Sedangkan menurut Dwi, data harga yang tertera di PIHPS itu meliputi banyak pasar yang tersebar di seluruh kota di Indonesia. Ia menyebut, PIHPS juga merangkap harganya di setiap kota atau pun provinsi, makanya harga PIHPS sangat jauh berbeda dibandingkan klaim pemerintah yang lebih stabil.
“PIHPS itu, kan, banyak pasar dan juga banyak harga. PIHPS itu, kan, datanya untuk di setiap kota ada, di setiap provinsi ada,” ucapnya.
Ketika ditanya mengenai pernyataan Zulhas soal menaikkan harga pangan akan menguntungkan petani, ia tidak sepenuhnya sepakat. Sebab, kata Dwi, ketika harga pangan naik, Margin Perdagangan dan Pengangkutan (MPP) itu turun. Seringkali orang awam itu menganggap ketika harga pangan tinggi, mereka menilai petani juga ikut mengambil untung besar.
“Orang awam itu banyak yang bilang kalau harga pangan jadi naik dan mahal, itu akan membuat petani meraup untung besar. Pada nyatanya tidak,” imbuhnya.
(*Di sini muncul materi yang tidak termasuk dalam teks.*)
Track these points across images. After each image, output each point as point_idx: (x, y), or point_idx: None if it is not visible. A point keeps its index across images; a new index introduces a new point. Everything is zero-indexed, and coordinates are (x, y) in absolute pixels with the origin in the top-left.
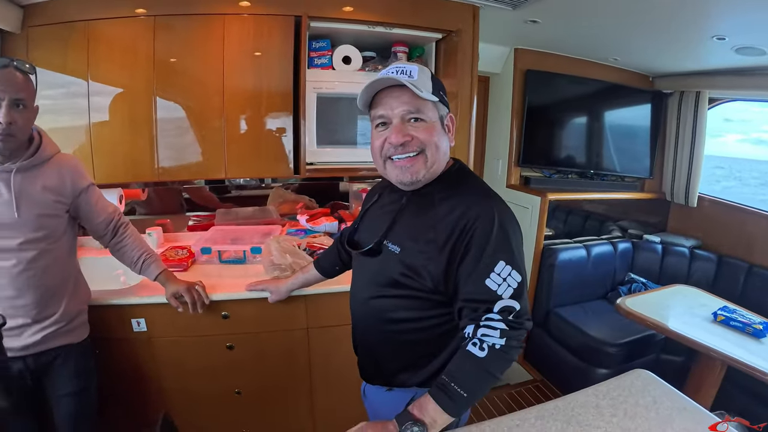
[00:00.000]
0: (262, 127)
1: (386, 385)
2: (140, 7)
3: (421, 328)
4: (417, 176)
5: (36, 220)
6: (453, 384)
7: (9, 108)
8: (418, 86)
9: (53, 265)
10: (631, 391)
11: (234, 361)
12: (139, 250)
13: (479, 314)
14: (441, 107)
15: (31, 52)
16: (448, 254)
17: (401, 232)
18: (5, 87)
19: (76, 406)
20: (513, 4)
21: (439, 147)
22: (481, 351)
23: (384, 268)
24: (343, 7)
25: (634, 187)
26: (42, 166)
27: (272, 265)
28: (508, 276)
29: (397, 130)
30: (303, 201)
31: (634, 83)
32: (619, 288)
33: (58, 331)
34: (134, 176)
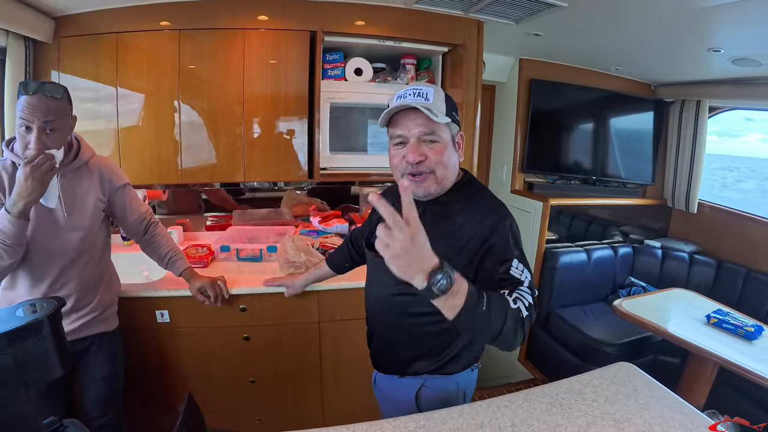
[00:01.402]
0: (279, 134)
1: (399, 373)
2: (166, 20)
3: (437, 321)
4: (429, 190)
5: (80, 220)
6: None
7: (39, 133)
8: (433, 110)
9: (92, 260)
10: (613, 380)
11: (250, 351)
12: (167, 247)
13: (513, 287)
14: (453, 127)
15: (63, 61)
16: (465, 260)
17: None
18: (33, 113)
19: (107, 390)
20: (515, 19)
21: (449, 165)
22: (514, 303)
23: None
24: (355, 21)
25: (635, 193)
26: (82, 169)
27: (287, 262)
28: (524, 271)
29: (413, 149)
30: (315, 203)
31: (636, 92)
32: (619, 291)
33: (94, 320)
34: (159, 178)
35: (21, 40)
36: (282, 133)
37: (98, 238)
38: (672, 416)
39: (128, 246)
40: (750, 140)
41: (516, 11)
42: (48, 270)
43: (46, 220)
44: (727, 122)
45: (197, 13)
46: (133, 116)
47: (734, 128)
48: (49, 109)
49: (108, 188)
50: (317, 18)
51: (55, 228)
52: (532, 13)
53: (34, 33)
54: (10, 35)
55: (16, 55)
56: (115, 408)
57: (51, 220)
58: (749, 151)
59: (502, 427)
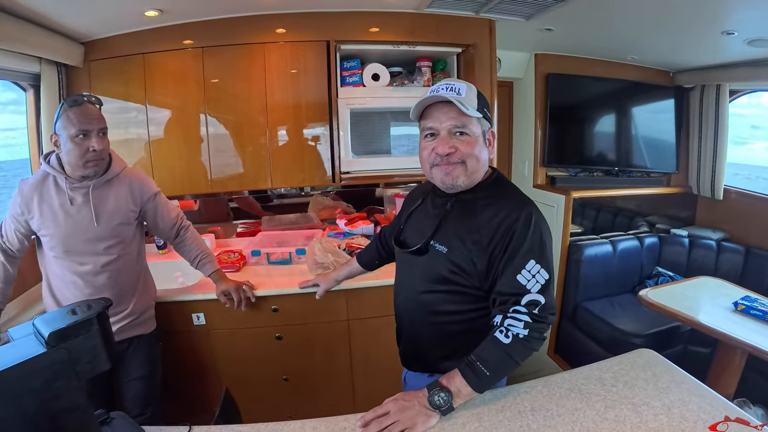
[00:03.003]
0: (301, 141)
1: (428, 371)
2: (189, 39)
3: (464, 320)
4: (457, 181)
5: (112, 229)
6: (478, 363)
7: (97, 137)
8: (465, 103)
9: (125, 267)
10: (633, 366)
11: (282, 350)
12: (197, 250)
13: (508, 306)
14: (484, 123)
15: (94, 83)
16: (491, 254)
17: (447, 234)
18: (90, 120)
19: (145, 389)
20: (525, 15)
21: (479, 159)
22: (506, 338)
23: (432, 266)
24: (369, 28)
25: (659, 182)
26: (113, 180)
27: (316, 264)
28: (537, 273)
29: (443, 142)
30: (341, 207)
31: (654, 80)
32: (647, 282)
33: (129, 324)
34: (189, 188)
35: (53, 66)
36: (305, 140)
37: (131, 246)
38: (691, 399)
39: (163, 254)
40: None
41: (525, 8)
42: (81, 277)
43: (78, 229)
44: (732, 129)
45: (218, 31)
46: (162, 131)
47: (740, 136)
48: (100, 116)
49: (140, 198)
50: (331, 28)
51: (85, 237)
52: (541, 9)
53: (65, 58)
54: (43, 62)
55: (50, 80)
56: (153, 407)
57: (82, 229)
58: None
59: (521, 411)
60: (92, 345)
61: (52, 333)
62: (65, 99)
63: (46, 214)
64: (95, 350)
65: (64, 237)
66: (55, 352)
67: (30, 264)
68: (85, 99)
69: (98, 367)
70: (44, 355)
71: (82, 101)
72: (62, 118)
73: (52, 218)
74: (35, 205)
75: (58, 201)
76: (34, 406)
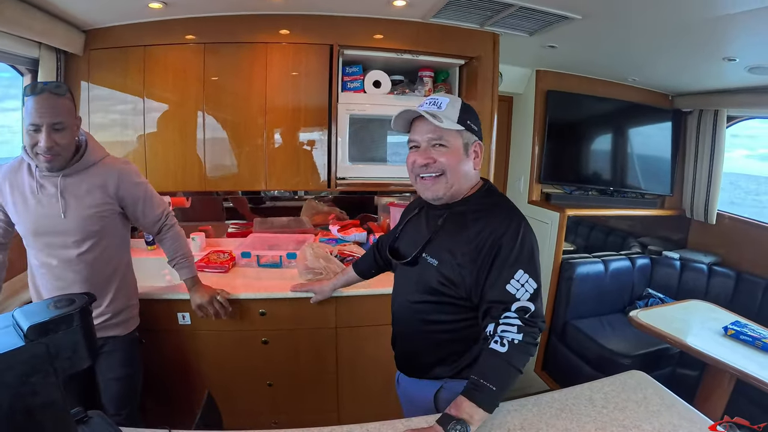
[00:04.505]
0: (299, 144)
1: (419, 376)
2: (191, 34)
3: (453, 329)
4: (438, 193)
5: (81, 221)
6: (482, 380)
7: (48, 133)
8: (441, 116)
9: (98, 263)
10: (623, 388)
11: (268, 355)
12: (176, 251)
13: (498, 313)
14: (467, 135)
15: (92, 72)
16: (479, 266)
17: (439, 247)
18: (43, 113)
19: (121, 390)
20: (529, 31)
21: (459, 170)
22: (503, 347)
23: (423, 277)
24: (373, 35)
25: (653, 203)
26: (88, 170)
27: (306, 269)
28: (526, 282)
29: (421, 153)
30: (334, 213)
31: (653, 102)
32: (637, 302)
33: (104, 323)
34: (183, 185)
35: (53, 52)
36: (302, 143)
37: (107, 240)
38: (681, 423)
39: (152, 251)
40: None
41: (530, 24)
42: (50, 270)
43: (47, 219)
44: None
45: (221, 28)
46: (159, 125)
47: None
48: (56, 108)
49: (116, 189)
50: (335, 32)
51: (54, 228)
52: (545, 26)
53: (65, 45)
54: (42, 47)
55: (48, 66)
56: (129, 408)
57: (51, 220)
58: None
59: (511, 429)
60: (73, 341)
61: (31, 326)
62: (26, 85)
63: (18, 201)
64: (75, 346)
65: (33, 226)
66: (33, 346)
67: (18, 251)
68: (44, 88)
69: (78, 363)
70: (22, 349)
71: (38, 90)
72: (24, 105)
73: (23, 206)
74: (8, 191)
75: (29, 189)
76: (8, 401)
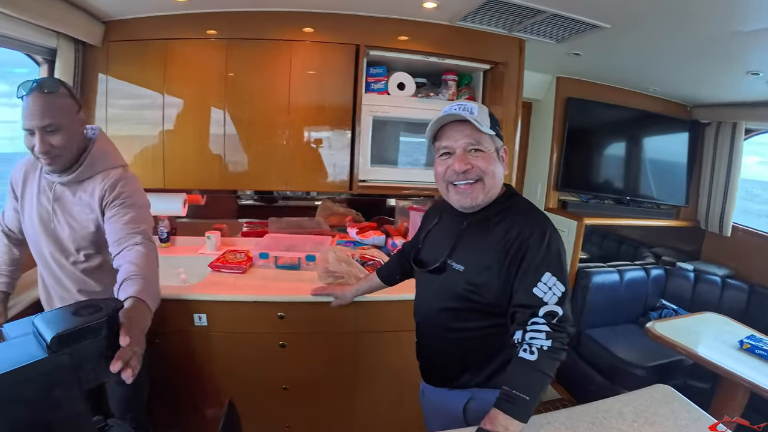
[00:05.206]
0: (321, 144)
1: (448, 385)
2: (213, 29)
3: (480, 336)
4: (476, 201)
5: (71, 232)
6: (514, 390)
7: (42, 136)
8: (480, 121)
9: (100, 272)
10: (651, 401)
11: (284, 358)
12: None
13: (526, 318)
14: (497, 140)
15: (111, 65)
16: (506, 270)
17: (464, 253)
18: (33, 116)
19: (128, 394)
20: (557, 38)
21: (495, 175)
22: (532, 354)
23: (449, 284)
24: (398, 36)
25: (669, 214)
26: (83, 183)
27: (327, 272)
28: (553, 286)
29: (459, 159)
30: (351, 214)
31: (671, 112)
32: (650, 313)
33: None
34: (201, 183)
35: (71, 43)
36: (324, 143)
37: (105, 252)
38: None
39: (165, 248)
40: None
41: (559, 31)
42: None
43: (41, 224)
44: None
45: (245, 24)
46: (177, 122)
47: None
48: (47, 109)
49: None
50: (361, 32)
51: (49, 236)
52: (574, 33)
53: (84, 36)
54: (60, 37)
55: (66, 56)
56: (136, 411)
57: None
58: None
59: None
60: (98, 351)
61: (56, 336)
62: (19, 85)
63: (26, 198)
64: (100, 357)
65: (29, 228)
66: (56, 358)
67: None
68: (34, 86)
69: (102, 374)
70: (45, 361)
71: (29, 90)
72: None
73: (29, 204)
74: (21, 183)
75: (36, 188)
76: (29, 415)
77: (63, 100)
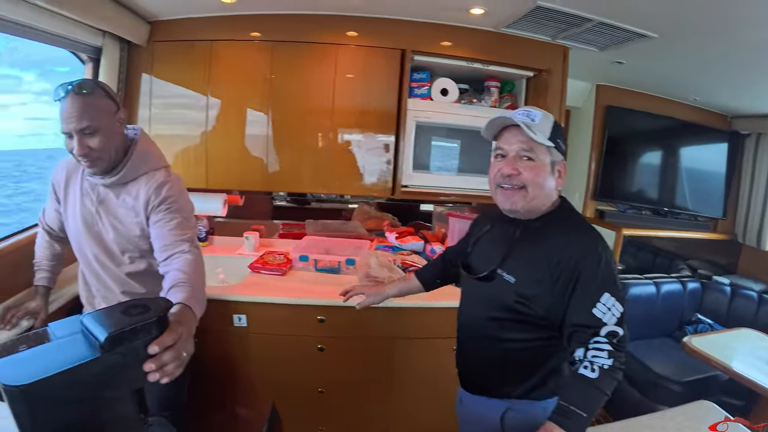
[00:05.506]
0: (364, 148)
1: (487, 394)
2: (258, 31)
3: (526, 348)
4: (515, 206)
5: (116, 235)
6: (572, 406)
7: (80, 139)
8: (535, 130)
9: (144, 275)
10: (694, 417)
11: (322, 361)
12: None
13: (587, 337)
14: (555, 153)
15: (156, 65)
16: (560, 287)
17: (516, 264)
18: (70, 119)
19: (166, 393)
20: (601, 46)
21: (542, 186)
22: (593, 372)
23: (498, 294)
24: (441, 42)
25: (706, 226)
26: (130, 184)
27: (368, 277)
28: (612, 306)
29: (508, 163)
30: (388, 219)
31: (710, 122)
32: (686, 327)
33: None
34: (243, 184)
35: (116, 42)
36: (366, 148)
37: (149, 256)
38: None
39: (204, 247)
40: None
41: (604, 39)
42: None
43: (86, 227)
44: None
45: (290, 26)
46: (221, 123)
47: None
48: (85, 109)
49: (143, 209)
50: (406, 37)
51: (94, 240)
52: (619, 42)
53: (130, 35)
54: (106, 36)
55: (112, 55)
56: (172, 410)
57: (91, 230)
58: None
59: None
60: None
61: (110, 336)
62: (55, 88)
63: (69, 200)
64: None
65: (73, 230)
66: (109, 357)
67: None
68: (68, 89)
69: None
70: (98, 360)
71: (65, 93)
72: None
73: (72, 206)
74: (63, 184)
75: (79, 189)
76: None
77: (100, 101)
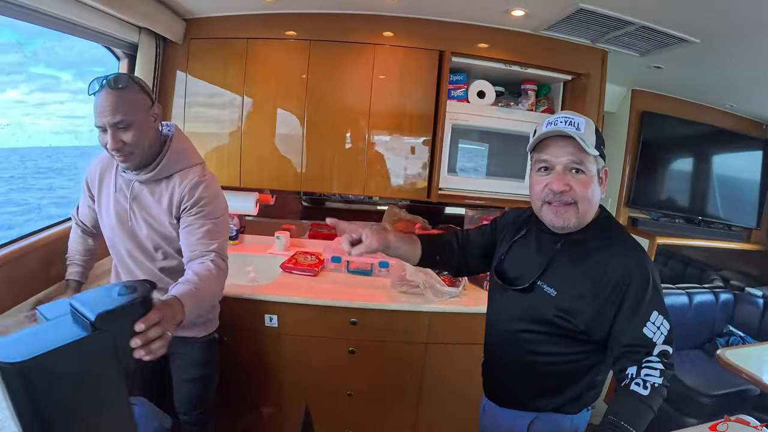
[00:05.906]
0: (401, 150)
1: (514, 407)
2: (295, 30)
3: (562, 362)
4: (568, 222)
5: (149, 231)
6: (622, 422)
7: (113, 133)
8: (585, 140)
9: (174, 273)
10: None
11: (353, 364)
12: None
13: (640, 357)
14: (599, 161)
15: (191, 62)
16: (604, 303)
17: (557, 277)
18: (103, 113)
19: (195, 391)
20: (641, 51)
21: (592, 200)
22: (645, 389)
23: (537, 307)
24: (478, 43)
25: (740, 236)
26: (160, 183)
27: (402, 280)
28: (661, 325)
29: (558, 178)
30: (419, 221)
31: (745, 130)
32: (717, 339)
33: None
34: (276, 183)
35: (152, 38)
36: (404, 149)
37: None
38: None
39: (234, 245)
40: None
41: (644, 43)
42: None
43: (119, 223)
44: None
45: (327, 25)
46: (255, 121)
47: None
48: (119, 103)
49: (176, 208)
50: (444, 38)
51: (126, 235)
52: (660, 47)
53: (166, 32)
54: (142, 32)
55: (147, 51)
56: (201, 409)
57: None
58: None
59: None
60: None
61: (100, 315)
62: (90, 83)
63: (103, 195)
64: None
65: (107, 226)
66: (100, 335)
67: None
68: (102, 83)
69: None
70: (88, 338)
71: (99, 87)
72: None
73: (105, 202)
74: (97, 180)
75: (113, 185)
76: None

Dwi mengatakan, itu adalah kebalikannya yang terjadi. Karena biasanya, menurut Dwi, trennya ketika harga produksi di tingkat konsumen tinggi, maka otomatis MPP-nya akan mengalami penurunan.
Sebaliknya, ketika harga pangan sedang mengalami penurunan, maka MPP tersebut justru malah akan naik. Menurut Dwi, pola-pola seperti itu pastinya akan terus terjadi setiap waktunya.
“Itulah pola-polanya akan seperti itu terkait dengan MPP. Jadi tidak betul kalau harga di konsumen sangat tinggi, lalu kemudian disimpulkan bahwa pedagang mengambil keuntungan sangat besar,” ujarnya.
Menurut Dwi, hal ini berdasarkan pengamatannya terhadap pangan beras yang ia pelajari kenaikan harganya mulai dari Juli 2022 hingga Februari 2023. Ia menuturkan, lonjakan harga beras mulai dari periode tersebut mengalami kenaikan sebesar 11%.
“Tetapi, berapa harga di tingkat petani? Saya kalau petani pasti sangat berkepentingan dengan harga Gabah Kering Panen (GKP). Dan harga GKP saat itu melonjak sebesar 30%, harga tersebut juga untuk periode Juli 2022 sampai Februari 2023,” jelasnya.
“Berarti kenaikan harga di tingkat konsumen itu ditransmisi dengan sangat baik ke tingkat produsen. Jadi kalau harga di konsumen tinggi itu akan menguntungkan petani,” kata dia.